The mass balance of a chemical reaction ensures that mass is conserved. This principle states that the total mass of reactants must equal the total mass of products. In the combustion reaction of coal, we need to ensure that the mass of our initial elements equals the mass of the products formed plus any excess air.
To perform a mass balance in our problem, we start with 1 kg of coal and break down its composition into the respective masses. For each component, convert the mass to moles and use these to predict the mass of the products. Mass balance also ensures that the sum of all percentages in the composition of coal equals 100%. Any discrepancy means an error in composition or calculations.
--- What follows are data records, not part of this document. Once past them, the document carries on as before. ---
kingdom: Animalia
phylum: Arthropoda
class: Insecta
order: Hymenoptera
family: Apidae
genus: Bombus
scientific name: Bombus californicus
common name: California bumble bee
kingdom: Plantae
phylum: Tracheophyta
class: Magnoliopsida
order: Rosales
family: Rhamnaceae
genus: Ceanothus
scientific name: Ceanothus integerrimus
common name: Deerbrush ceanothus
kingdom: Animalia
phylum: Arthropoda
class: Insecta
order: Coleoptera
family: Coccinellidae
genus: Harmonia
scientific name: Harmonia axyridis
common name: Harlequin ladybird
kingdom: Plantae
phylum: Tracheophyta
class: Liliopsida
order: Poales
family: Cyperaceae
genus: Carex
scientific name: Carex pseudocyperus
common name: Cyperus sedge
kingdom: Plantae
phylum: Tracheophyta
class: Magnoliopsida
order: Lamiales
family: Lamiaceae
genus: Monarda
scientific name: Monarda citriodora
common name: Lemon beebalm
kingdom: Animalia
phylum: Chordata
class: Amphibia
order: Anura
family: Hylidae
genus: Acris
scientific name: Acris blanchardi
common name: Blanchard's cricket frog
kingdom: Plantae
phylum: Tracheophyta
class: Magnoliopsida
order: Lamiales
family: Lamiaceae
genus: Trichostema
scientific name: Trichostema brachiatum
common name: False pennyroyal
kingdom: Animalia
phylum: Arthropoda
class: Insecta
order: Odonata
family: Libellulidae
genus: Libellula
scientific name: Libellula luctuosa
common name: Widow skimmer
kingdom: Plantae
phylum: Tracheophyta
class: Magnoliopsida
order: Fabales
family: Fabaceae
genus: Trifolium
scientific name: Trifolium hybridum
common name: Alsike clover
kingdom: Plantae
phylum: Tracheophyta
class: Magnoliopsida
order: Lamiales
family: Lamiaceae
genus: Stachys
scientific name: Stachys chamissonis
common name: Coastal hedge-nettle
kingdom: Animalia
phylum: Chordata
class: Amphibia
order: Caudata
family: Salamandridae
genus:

Therefore, our calculated masses of the products, including CO2, H2O, SO2, and N2, must mirror the total mass of coal and air inputs, adjusted for theoretical air.

Complete Combustion

Complete combustion occurs when a fuel reacts with sufficient oxygen, producing mostly carbon dioxide (CO2) and water (H2O). Incomplete combustion, on the other hand, results in products like carbon monoxide (CO) due to insufficient oxygen.
For coal combustion, complete combustion implies that carbon is fully converted to CO2 and hydrogen to H2O. Sulfur becomes SO2 in this scenario. The problem ensures that 120% of theoretical air is provided, which supports complete combustion. The balanced equation should account for all components. By following the stoichiometric coefficients and ensuring enough oxygen, we confirm complete combustion occurs. Also, excess theoretical air helps avoid incomplete combustion, ensuring all carbon and hydrogen in coal are fully oxidized. No unburned residues or undesired products remain in this reaction, ensuring efficiency and environmental compliance.